Question: In a variable refrigerant flow (VRF) system, how do you deal with limitations of refrigerant volume in a space, if system circulates in so much of the building?

Julianne Laue: ASHRAE Standard 15: Safety Standard for Refrigeration Systems and Standard 34 provide safeguards for refrigerant systems. It is best to use these design standards as well as consult with your local authority having jurisdiction (AHJ) as to their interpretation of the standards.

Question: Is activated slab different from radiant heating and cooling that is installed in the floor?You mentioned that they must be concrete and no other floor type.
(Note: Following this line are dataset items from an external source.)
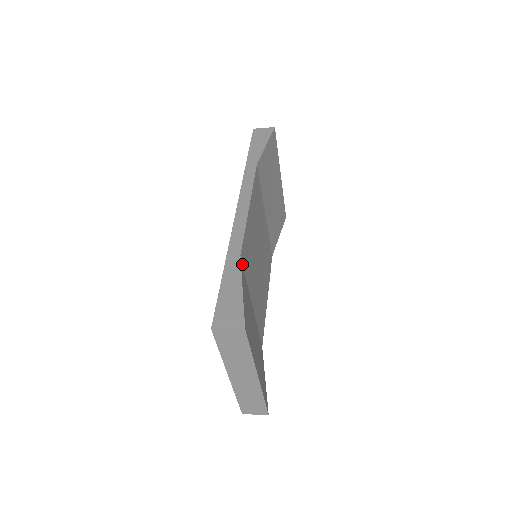
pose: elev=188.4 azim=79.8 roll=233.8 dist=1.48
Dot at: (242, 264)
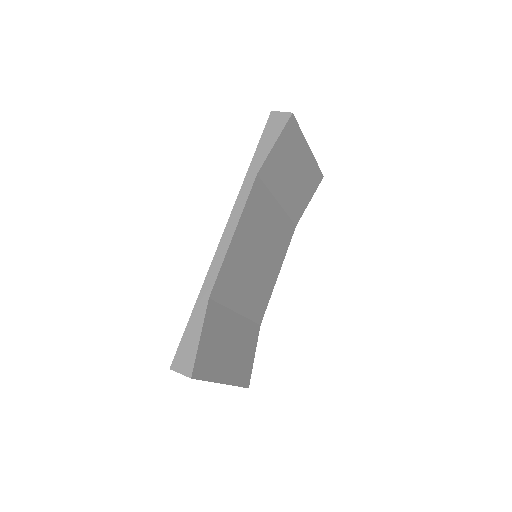
Dot at: (213, 301)
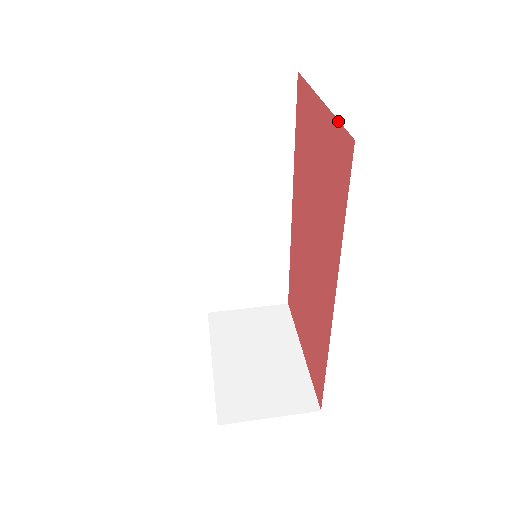
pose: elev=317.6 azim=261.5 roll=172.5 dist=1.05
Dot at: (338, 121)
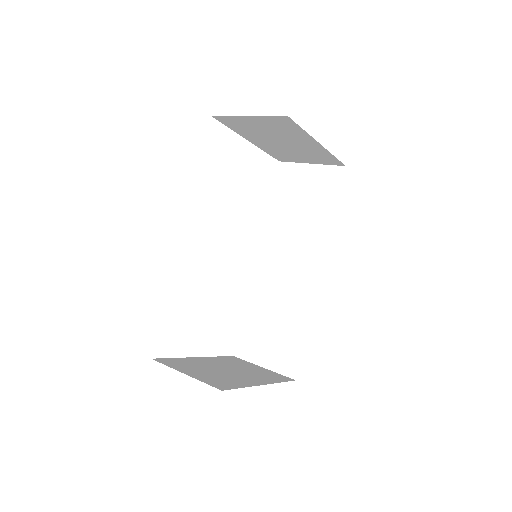
Dot at: (303, 130)
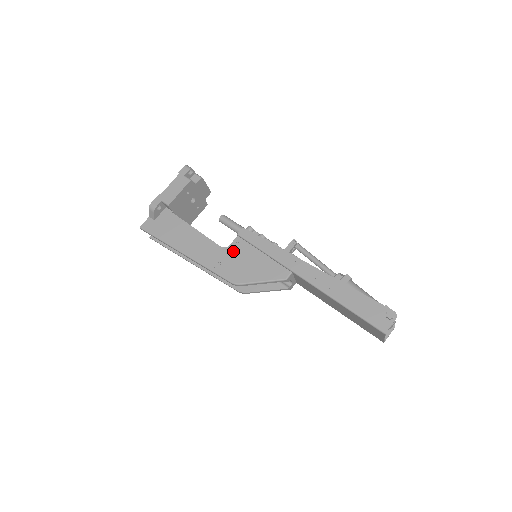
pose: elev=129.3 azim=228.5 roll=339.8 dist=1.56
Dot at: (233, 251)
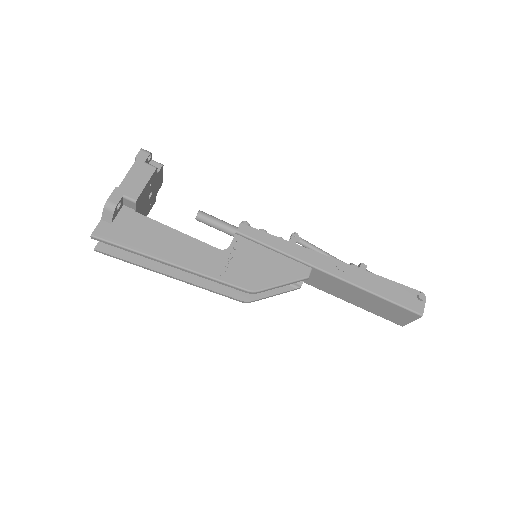
Dot at: (237, 253)
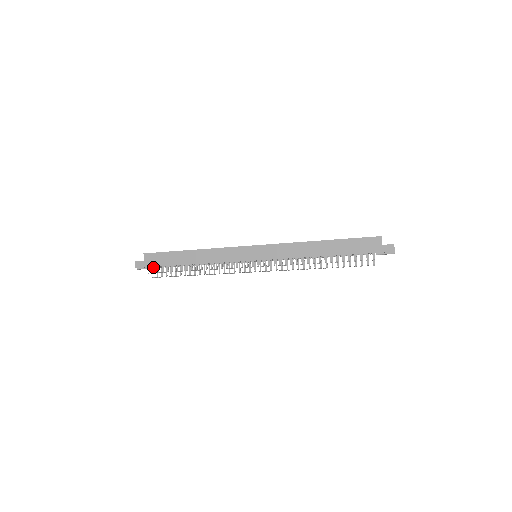
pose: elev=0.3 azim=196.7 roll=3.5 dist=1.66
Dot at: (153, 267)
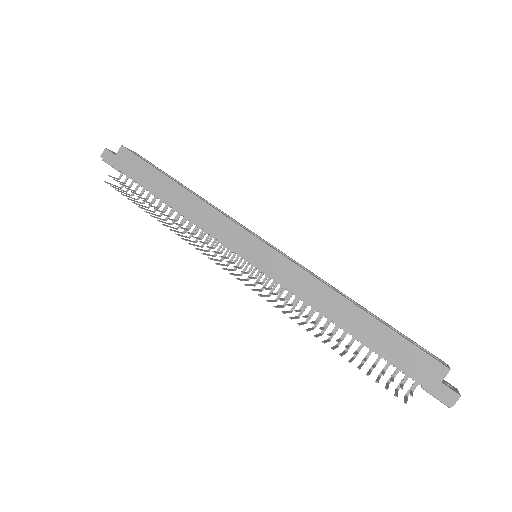
Dot at: occluded
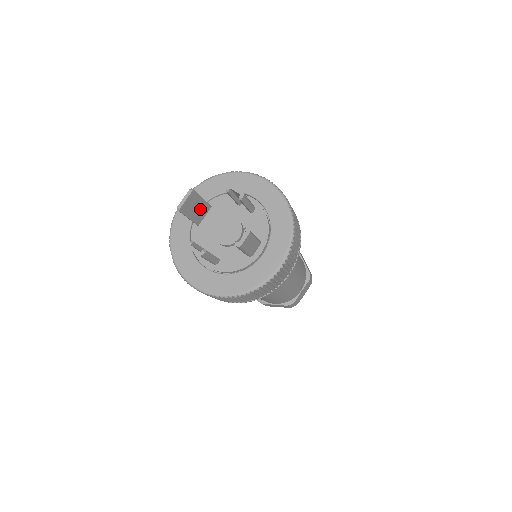
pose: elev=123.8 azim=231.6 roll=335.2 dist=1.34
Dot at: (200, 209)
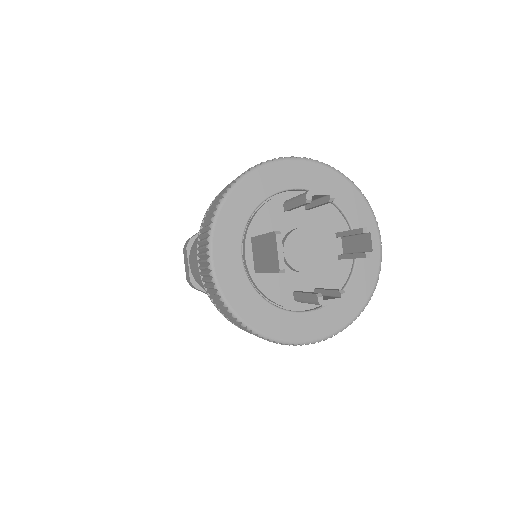
Dot at: occluded
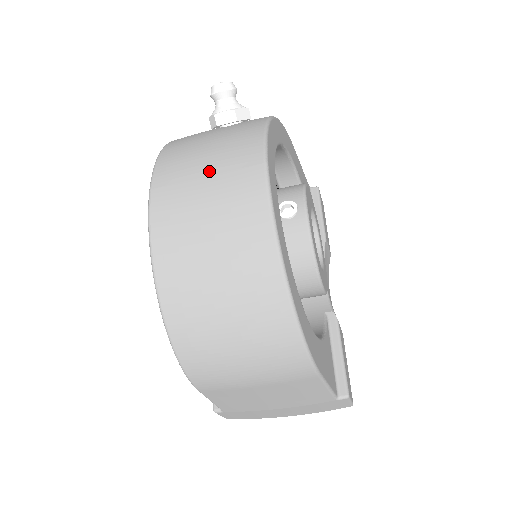
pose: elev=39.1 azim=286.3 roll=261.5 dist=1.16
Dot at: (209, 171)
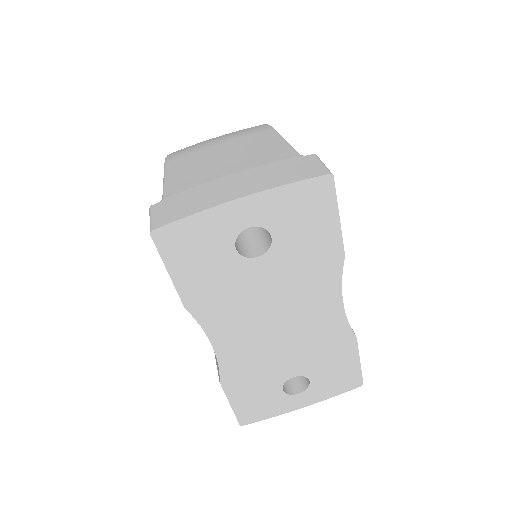
Dot at: occluded
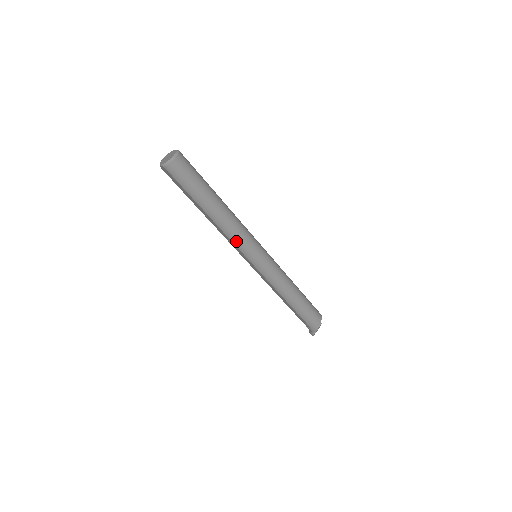
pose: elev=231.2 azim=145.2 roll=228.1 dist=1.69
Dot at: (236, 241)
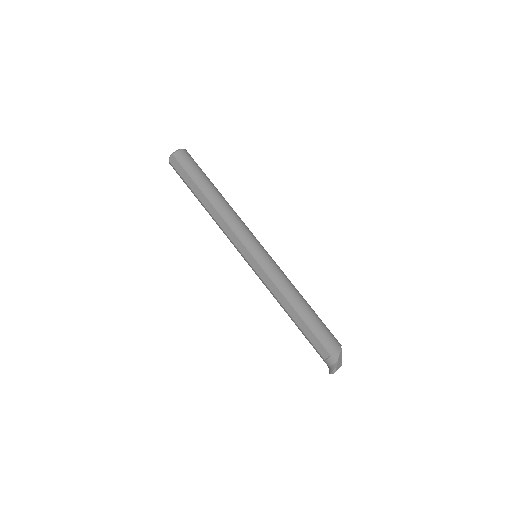
Dot at: (235, 227)
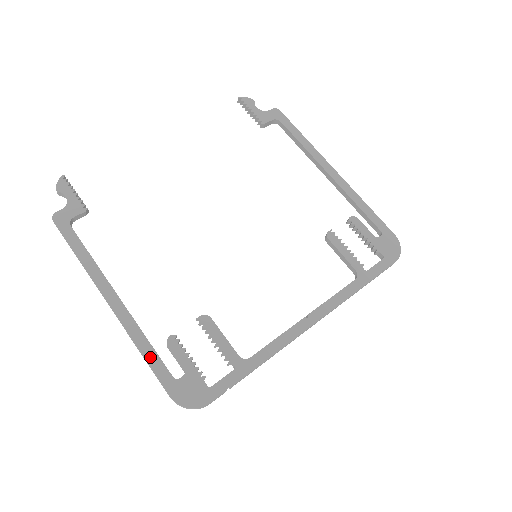
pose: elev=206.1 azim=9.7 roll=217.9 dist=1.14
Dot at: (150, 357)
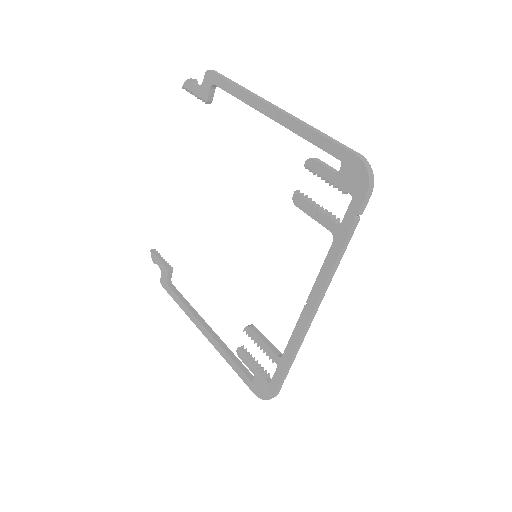
Dot at: (234, 367)
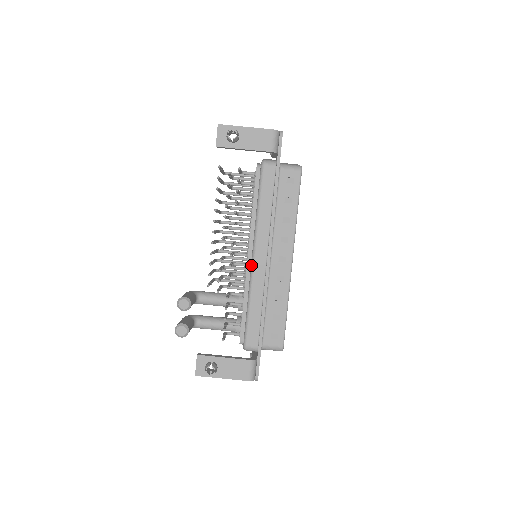
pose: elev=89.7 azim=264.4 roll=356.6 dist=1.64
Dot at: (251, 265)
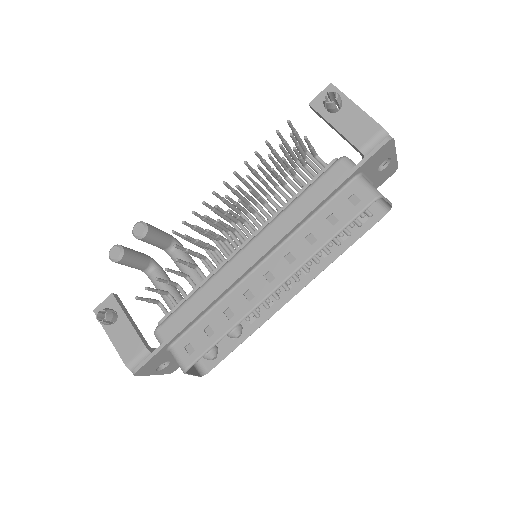
Dot at: (235, 254)
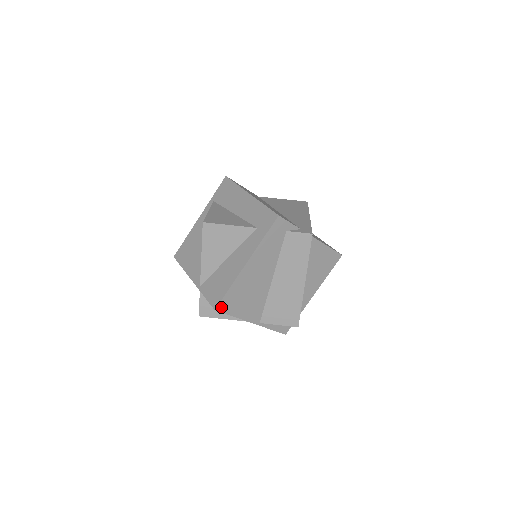
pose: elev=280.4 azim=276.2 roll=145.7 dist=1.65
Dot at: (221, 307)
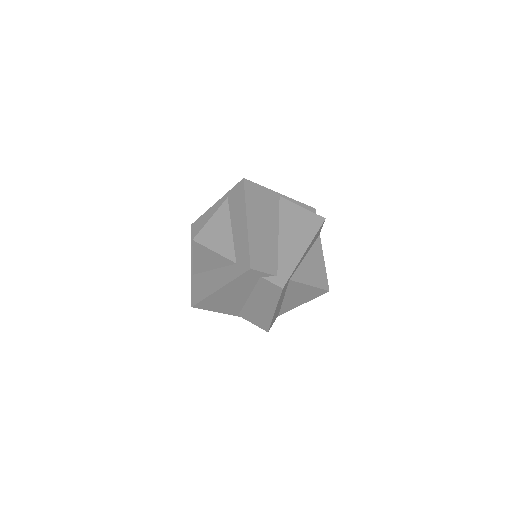
Dot at: (198, 306)
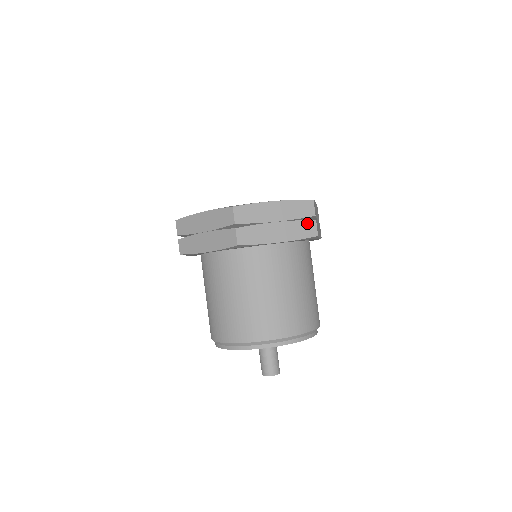
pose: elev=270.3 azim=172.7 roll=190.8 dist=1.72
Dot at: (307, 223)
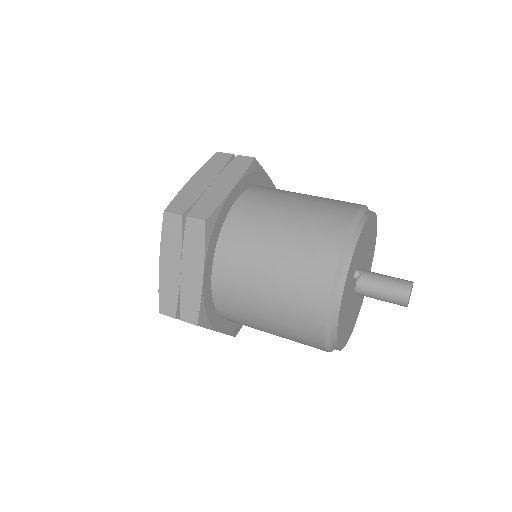
Dot at: (234, 162)
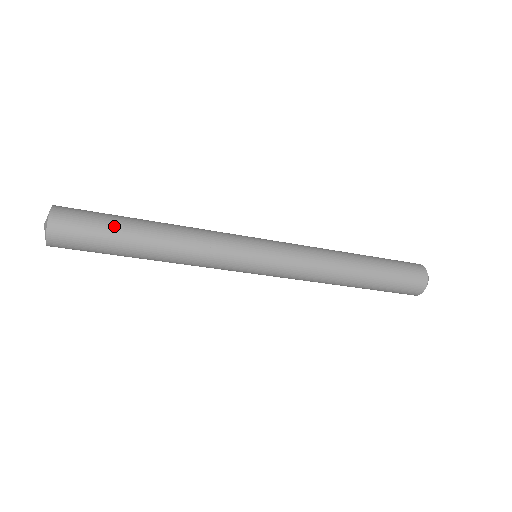
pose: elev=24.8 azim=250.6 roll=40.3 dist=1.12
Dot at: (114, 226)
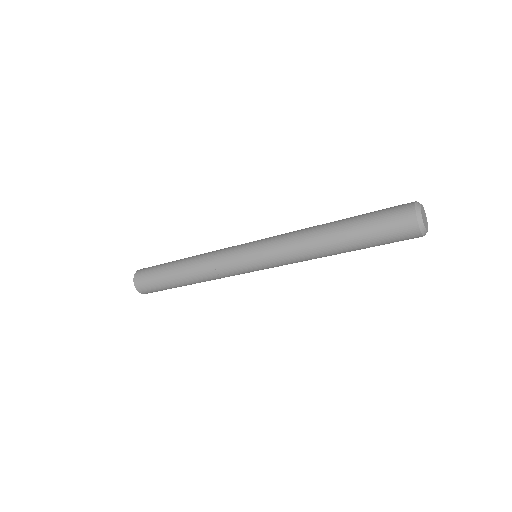
Dot at: (164, 264)
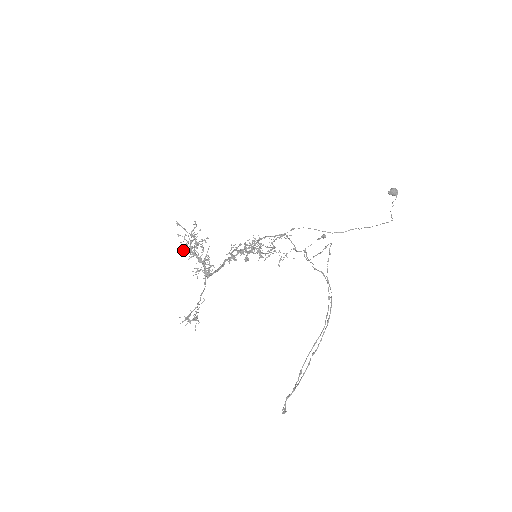
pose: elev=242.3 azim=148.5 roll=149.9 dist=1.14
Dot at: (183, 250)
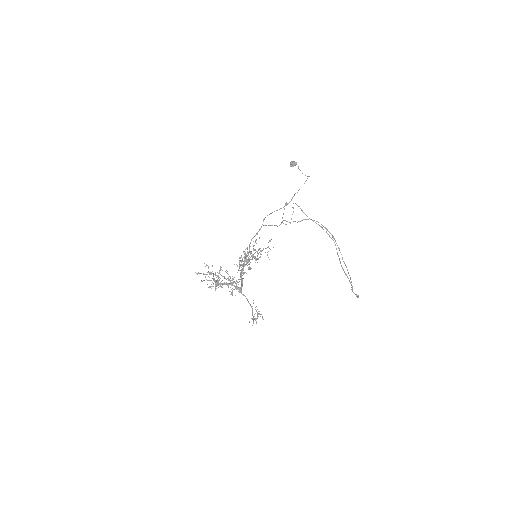
Dot at: (213, 286)
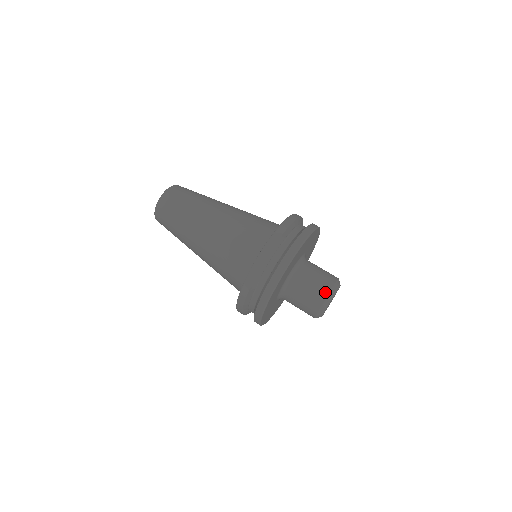
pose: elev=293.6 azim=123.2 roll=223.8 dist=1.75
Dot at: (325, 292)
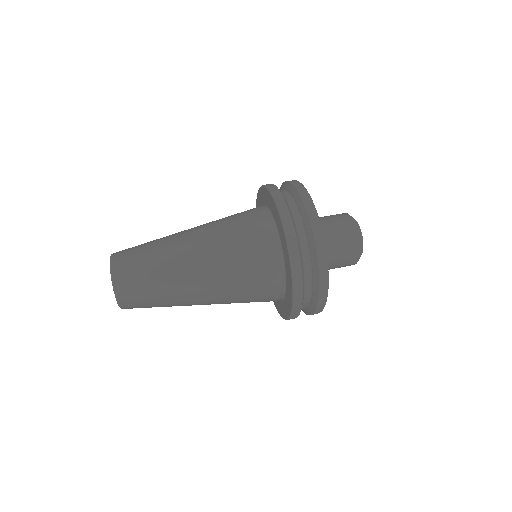
Dot at: (353, 229)
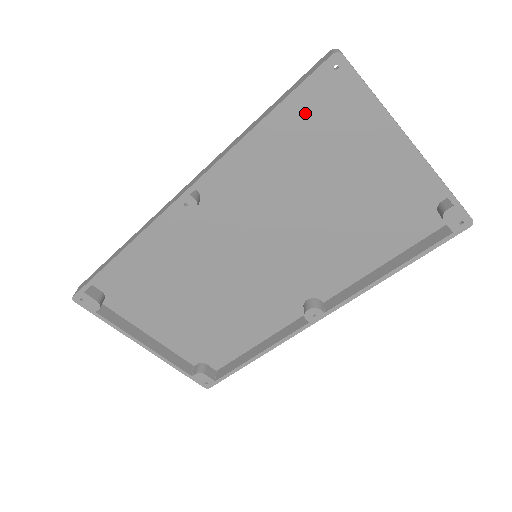
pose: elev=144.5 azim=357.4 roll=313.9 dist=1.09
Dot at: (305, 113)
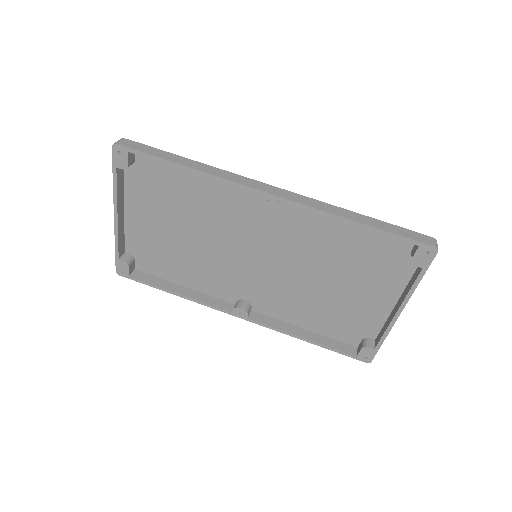
Dot at: (384, 241)
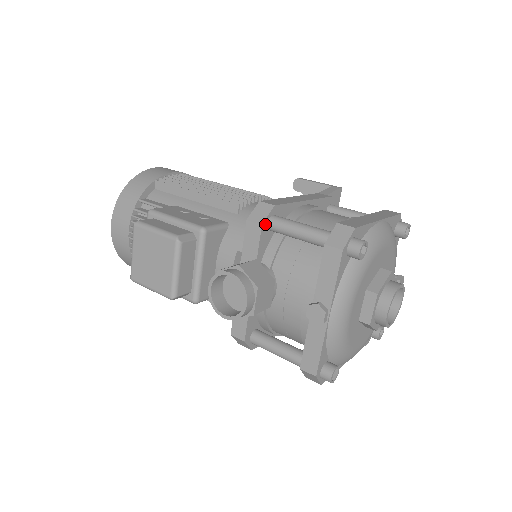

Peter Alspach: Activated radiant slabs are different from the traditional floor systems in a couple ways.The most significant is that traditional floor (or ceiling) systems usually have the piping in a topping slab or other surface layer, with a layer of insulation to thermally separate the topping slab and the structural slab. Activated radiant slabs have the tubing embedded directly in the structural slab and are desired to provide heat transfer at the ceiling below and the floor above. By their nature of being embedded in the structural slab, activated radiant slab systems are always installed in a concrete structure. One has to be careful in activated slab systems that surface treatments (carpet, wood, ceiling finishes) do not limit the heat transfer as many act as insulators and decouple the activated slab from the space.

Question: Regarding variable refrigerant flow (VRF) systems that have the best energy (can do heating/cooling simultaneously), are there difficulties finding enough vendors to comply with government project requirements for "or-equal"?

Julianne Laue: Specifying any HVAC system should be done with great care. Specifications that are copied from an individual manufacturer create increased difficulty in meeting an "or-equal" condition.Energy performance should be looked at as a minimum performance allowing for products with performance above the minimum to be allowed.